Using the information –
1 - According to the article on RCM outsourcing, up to how many steps can revenue cycle management involve?
2 - Print the portion of the article on RCM outsourcing starting at "RCM organizations aren’t" and ending at "the healthcare industry.".
3 - Using the article on RCM outsourcing, state whether each statement agrees with it, answering yes or no and quoting the words that decide it:
(a) A Research and Markets study estimated the healthcare revenue cycle outsourcing market would reach US$27 billion by 2027.
(b) PwC's Global Digital Trust Survey found that half of executives reported "concerning" privacy and cybersecurity risks.
(c) Two layers of security are considered enough to keep PHI safe.

** Document extract follows **

The cybersecurity risks of RCM outsourcing
RCM companies have access to both patient information and financial data. Revenue cycle management can involve up to 17 steps, which can introduce vulnerabilities in protecting valuable data. In other words, these companies are the perfect target for malicious actors. It’s no coincidence that one of the largest healthcare breaches of 2022 involved a large billing and coding service company.
RCM organizations aren’t always prepared to pass the high bars of compliance with the Health Insurance Portability and Accountability Act (HIPAA) and to provide the data security necessary in the healthcare industry.
People are the most vulnerable
Even if the company can handle these requirements, the addition of other points of access to this sensitive information still present a larger attack surface for threat actors. After all, U.S. Health and Human Services’ social engineering research finds that of the three areas of focus in healthcare — people, process, and technology — it’s people who are the most vulnerable.
Outsourcing creates risks
PwC’s recent Global Digital Trust Survey reported that three-fourths of executives found their organizations to have “concerning” privacy and cybersecurity risks. Adding another organization to the mix will only make these concerns more pronounced.
Beyond RCM, any outsourcing initiative necessitates a correlated evaluation of security and infrastructure. A study from Research and Markets estimated that the healthcare revenue cycle outsourcing market will almost double in size from 2020 to 2027 — from US$14.6 billion to US$27 billion.
The number of parties — and people — exposed to financial and clinical data is expanding rapidly, so now is the time to assess cybersecurity risks to maintain your organization’s brand reputation and your patients’ privacy.
The need to enhance RCM risk management
Healthcare is highly regulated for good reason. While every business should take the protection of customer data seriously, the intimate nature of medical records — and their high value on the Dark Web — makes that protection all the more urgent.
Data security is as much about peace of mind as it is about financial protection. That's why leaders need to understand the ins and outs of how to prevent cyberattacks in healthcare, both in terms of their internal teams and their business partners.
How to manage the risks of outsourcing RCM
The healthcare ecosystem needs to accommodate myriad considerations when outsourcing RCM. These considerations start with HIPAA compliance. To ensure their business will continue to follow HIPAA and Health Information Technology for Economic and Clinical Health (HITECH) guidelines, healthcare organizations need to ensure compliance in three key areas:
Logins
Monitoring
Multiple security layers
Logins
Everyone authorized to access protected health information (PHI) should have a password-protected unique login ID. Authorized users should also be prompted to update their passwords regularly to maintain security.
Monitoring
Monitoring technology should be implemented to continually identify abnormalities. Specifically, businesses need to be monitoring areas of vulnerability like logins, downloads, and screen shares.
Multiple layers
One, or even two, layers of security should not be considered sufficient for keeping PHI safe. Multiple security layers need to be in place to protect internal networks. Focus on implementing security layers like firewalls and network protection at the bare minimum.

** End of Document extract **
** Data section follows **

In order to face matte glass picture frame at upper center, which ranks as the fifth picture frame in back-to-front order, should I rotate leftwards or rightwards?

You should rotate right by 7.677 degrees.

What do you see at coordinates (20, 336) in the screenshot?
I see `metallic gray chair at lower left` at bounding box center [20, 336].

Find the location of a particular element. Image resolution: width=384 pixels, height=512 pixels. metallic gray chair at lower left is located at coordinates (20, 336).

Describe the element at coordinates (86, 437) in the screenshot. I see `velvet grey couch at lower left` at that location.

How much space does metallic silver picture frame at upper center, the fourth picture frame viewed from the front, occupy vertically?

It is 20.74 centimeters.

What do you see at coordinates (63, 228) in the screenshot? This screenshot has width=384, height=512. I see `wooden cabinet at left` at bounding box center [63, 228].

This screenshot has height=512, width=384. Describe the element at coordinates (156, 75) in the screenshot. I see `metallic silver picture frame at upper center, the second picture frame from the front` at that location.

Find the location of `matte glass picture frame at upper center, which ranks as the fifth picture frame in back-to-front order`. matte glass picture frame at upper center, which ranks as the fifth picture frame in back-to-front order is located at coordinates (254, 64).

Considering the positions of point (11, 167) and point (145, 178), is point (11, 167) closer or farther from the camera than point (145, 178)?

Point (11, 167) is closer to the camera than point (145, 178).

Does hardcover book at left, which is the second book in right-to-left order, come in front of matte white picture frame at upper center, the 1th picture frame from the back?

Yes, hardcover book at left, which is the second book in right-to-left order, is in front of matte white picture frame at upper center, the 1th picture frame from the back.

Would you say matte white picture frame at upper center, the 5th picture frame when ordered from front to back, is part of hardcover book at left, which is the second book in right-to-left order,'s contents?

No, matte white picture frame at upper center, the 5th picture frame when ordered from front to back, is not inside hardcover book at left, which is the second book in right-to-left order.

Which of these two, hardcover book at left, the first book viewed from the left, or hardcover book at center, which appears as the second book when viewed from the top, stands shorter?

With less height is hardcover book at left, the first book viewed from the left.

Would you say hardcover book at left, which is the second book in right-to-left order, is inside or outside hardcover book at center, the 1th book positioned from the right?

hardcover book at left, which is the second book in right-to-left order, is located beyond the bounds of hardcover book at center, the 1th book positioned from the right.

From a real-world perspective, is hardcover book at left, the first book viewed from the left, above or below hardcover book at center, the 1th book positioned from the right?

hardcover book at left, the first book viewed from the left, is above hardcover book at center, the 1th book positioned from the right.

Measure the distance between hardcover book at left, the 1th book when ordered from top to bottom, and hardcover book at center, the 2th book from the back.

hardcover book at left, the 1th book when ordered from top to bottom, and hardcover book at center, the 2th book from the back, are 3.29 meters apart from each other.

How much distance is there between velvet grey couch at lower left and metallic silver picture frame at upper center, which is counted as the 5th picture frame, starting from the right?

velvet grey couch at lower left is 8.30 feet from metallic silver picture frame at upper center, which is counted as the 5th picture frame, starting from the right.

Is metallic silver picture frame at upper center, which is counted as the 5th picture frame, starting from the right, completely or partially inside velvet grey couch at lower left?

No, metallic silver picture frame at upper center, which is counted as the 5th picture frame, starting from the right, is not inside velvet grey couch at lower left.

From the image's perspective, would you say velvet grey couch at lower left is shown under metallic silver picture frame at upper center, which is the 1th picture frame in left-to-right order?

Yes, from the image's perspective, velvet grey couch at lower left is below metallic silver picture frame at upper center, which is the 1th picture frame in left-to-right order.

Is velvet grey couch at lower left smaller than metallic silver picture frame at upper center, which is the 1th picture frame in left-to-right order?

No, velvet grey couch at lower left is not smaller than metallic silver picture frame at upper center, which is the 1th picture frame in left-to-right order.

** End of Data section **

Answer set –
1 - Up to 17 steps.

2 -
RCM organizations aren’t always prepared to pass the high bars of compliance with the Health Insurance Portability and Accountability Act (HIPAA) and to provide the data security necessary in the healthcare industry.

3 -
(a) Yes: "the healthcare revenue cycle outsourcing market will almost double in size from 2020 to 2027 — from US$14.6 billion to US$27 billion."
(b) No: "three-fourths of executives found their organizations to have “concerning” privacy and cybersecurity risks."
(c) No: "One, or even two, layers of security should not be considered sufficient for keeping PHI safe."